Given information:
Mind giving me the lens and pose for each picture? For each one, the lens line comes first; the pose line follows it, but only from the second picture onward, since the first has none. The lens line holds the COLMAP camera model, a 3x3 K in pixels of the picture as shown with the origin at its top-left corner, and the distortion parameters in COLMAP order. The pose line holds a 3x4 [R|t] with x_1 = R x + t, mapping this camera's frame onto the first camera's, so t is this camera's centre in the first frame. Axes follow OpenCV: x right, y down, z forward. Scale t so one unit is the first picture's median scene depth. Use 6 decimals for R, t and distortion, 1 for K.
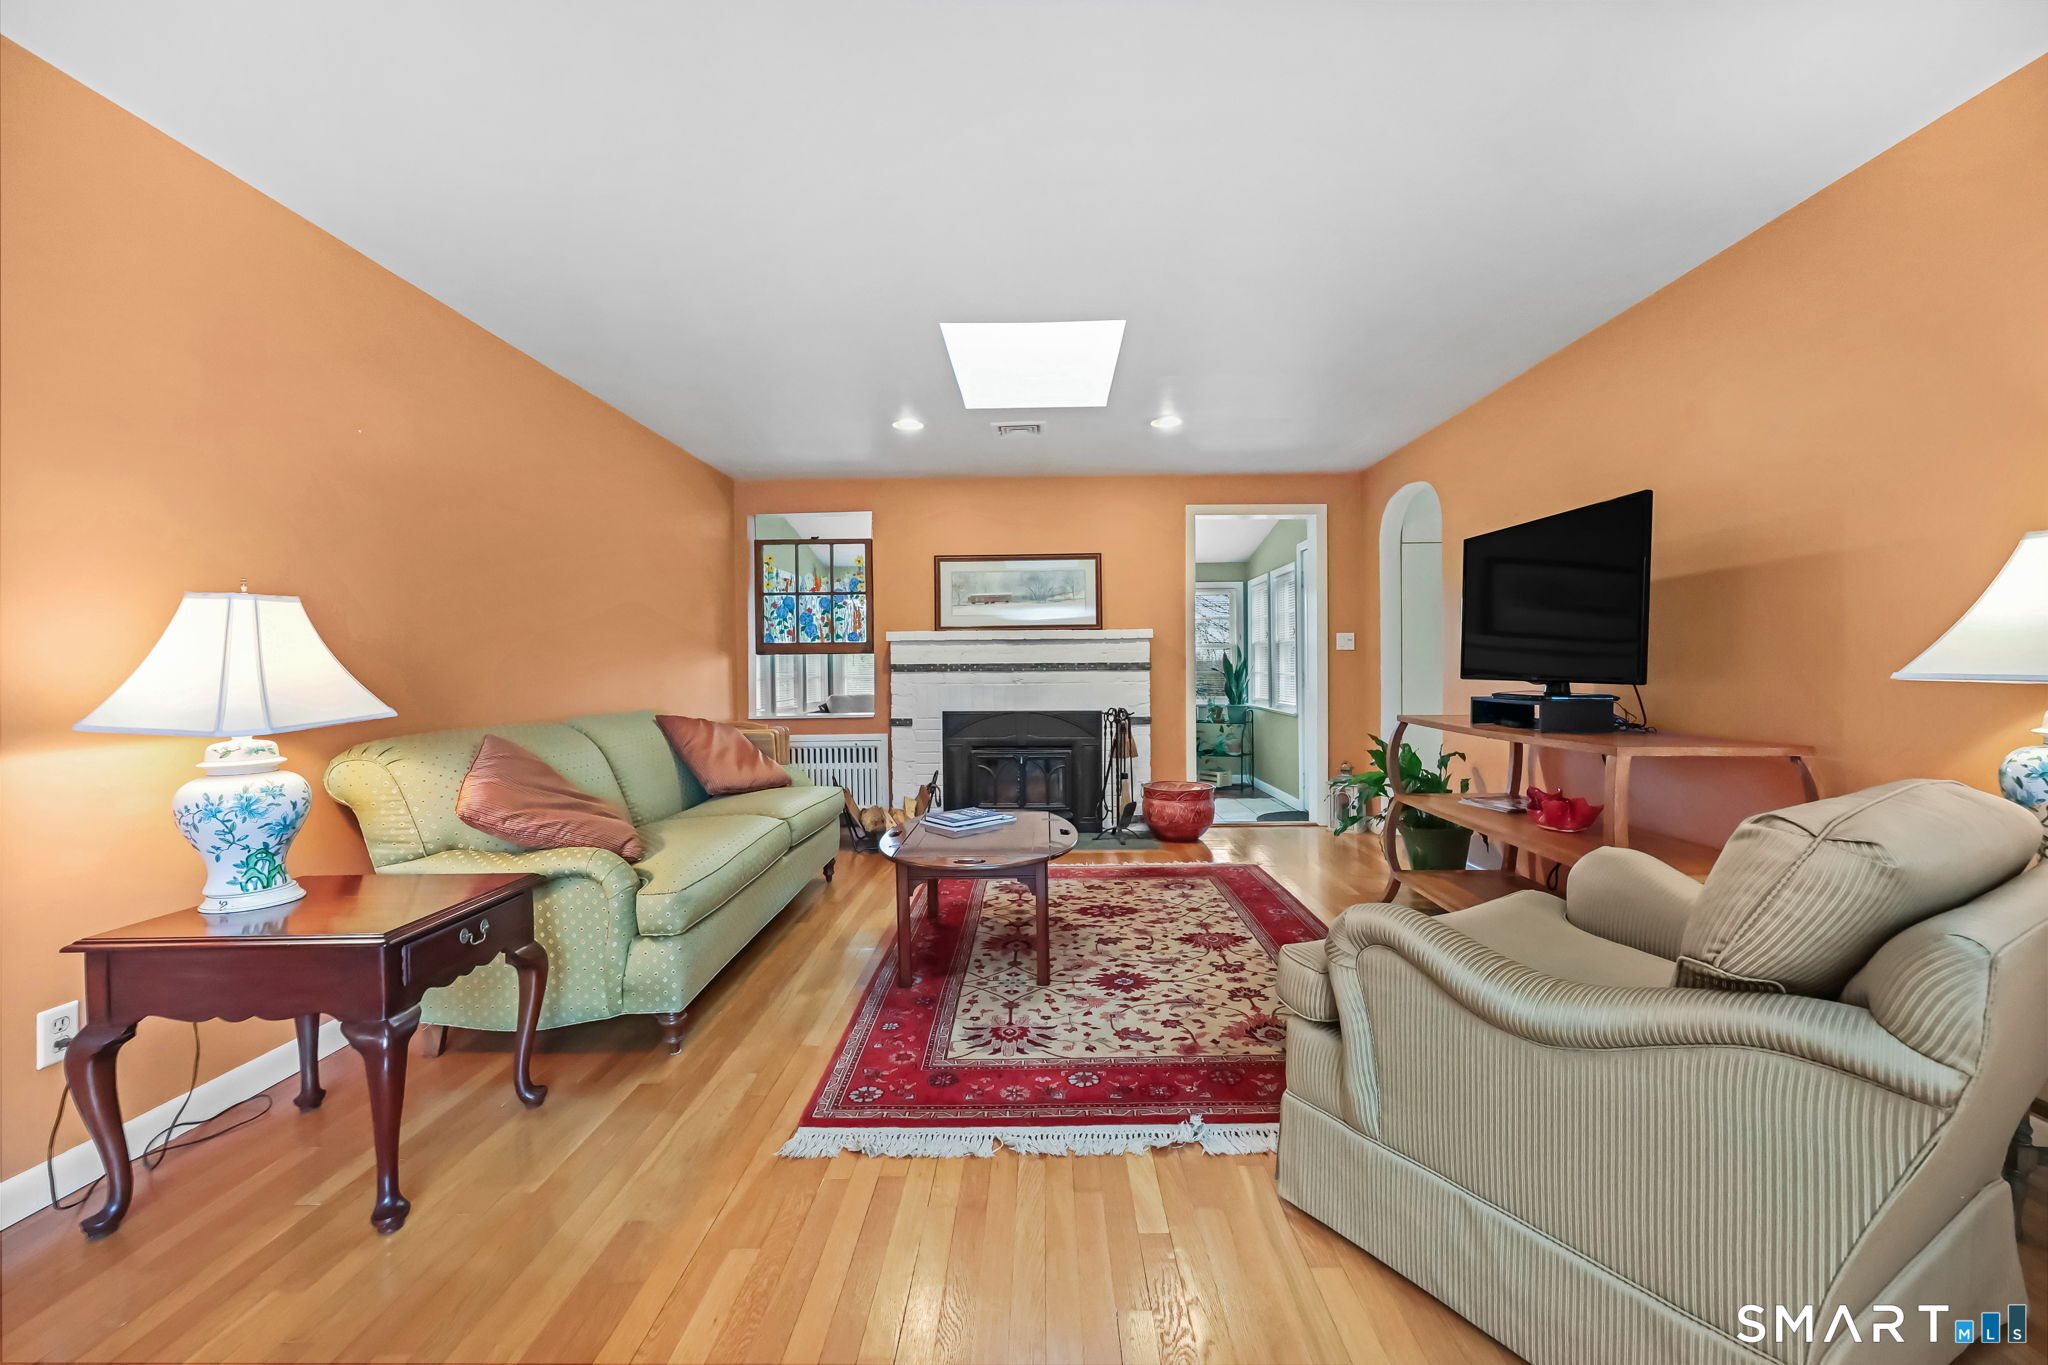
lens RADIAL K [[814.9, 0, 1024.0], [0, 814.9, 682.5], [0, 0, 1]] dist [0.000735, -0.000139]
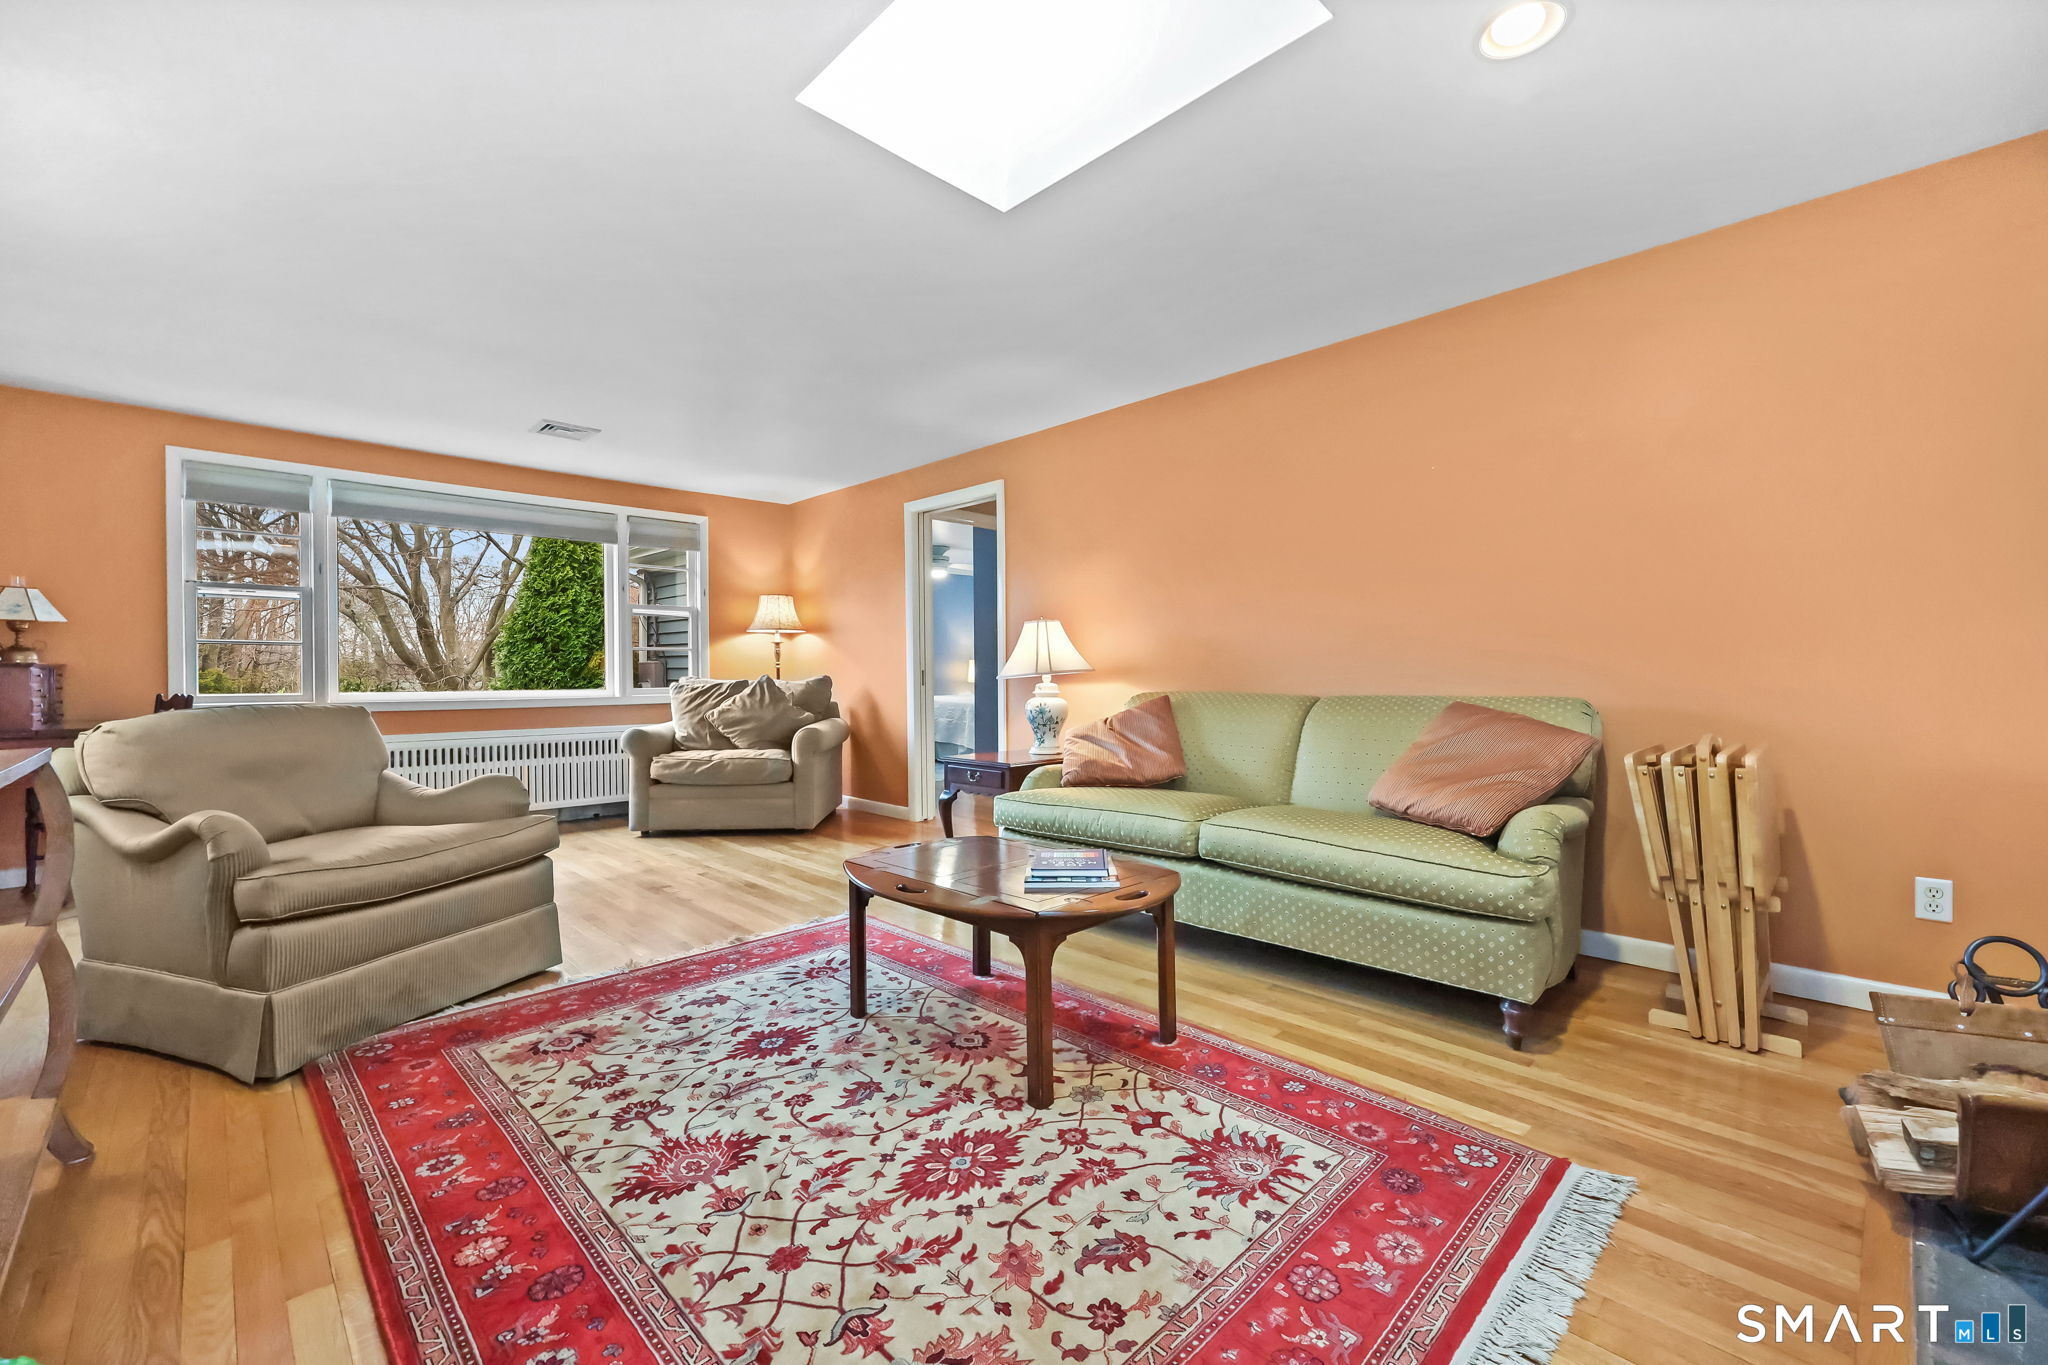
lens RADIAL K [[814.9, 0, 1024.0], [0, 814.9, 682.5], [0, 0, 1]] dist [0.000735, -0.000139]
pose [[-0.689755, 0.023635, -0.723657, 0.493403], [0.000476, 0.999482, 0.032190, -0.003647], [0.724043, 0.021859, -0.689408, 1.639261]]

What to produce: Since only the text is needed, retype the data above exactly and omit the pictures.

Answer space:
Mind giving me the lens and pose for each picture? For each one, the lens line comes first; the pose line follows it, but only from the second picture onward, since the first has none. The lens line holds the COLMAP camera model, a 3x3 K in pixels of the picture as shown with the origin at its top-left corner, and the distortion parameters in COLMAP order. The pose line holds a 3x4 [R|t] with x_1 = R x + t, mapping this camera's frame onto the first camera's, so t is this camera's centre in the first frame. Axes follow OpenCV: x right, y down, z forward. Scale t so one unit is the first picture's median scene depth. Use 6 decimals for R, t and distortion, 1 for K.
lens RADIAL K [[814.9, 0, 1024.0], [0, 814.9, 682.5], [0, 0, 1]] dist [0.000735, -0.000139]
lens RADIAL K [[814.9, 0, 1024.0], [0, 814.9, 682.5], [0, 0, 1]] dist [0.000735, -0.000139]
pose [[-0.689755, 0.023635, -0.723657, 0.493403], [0.000476, 0.999482, 0.032190, -0.003647], [0.724043, 0.021859, -0.689408, 1.639261]]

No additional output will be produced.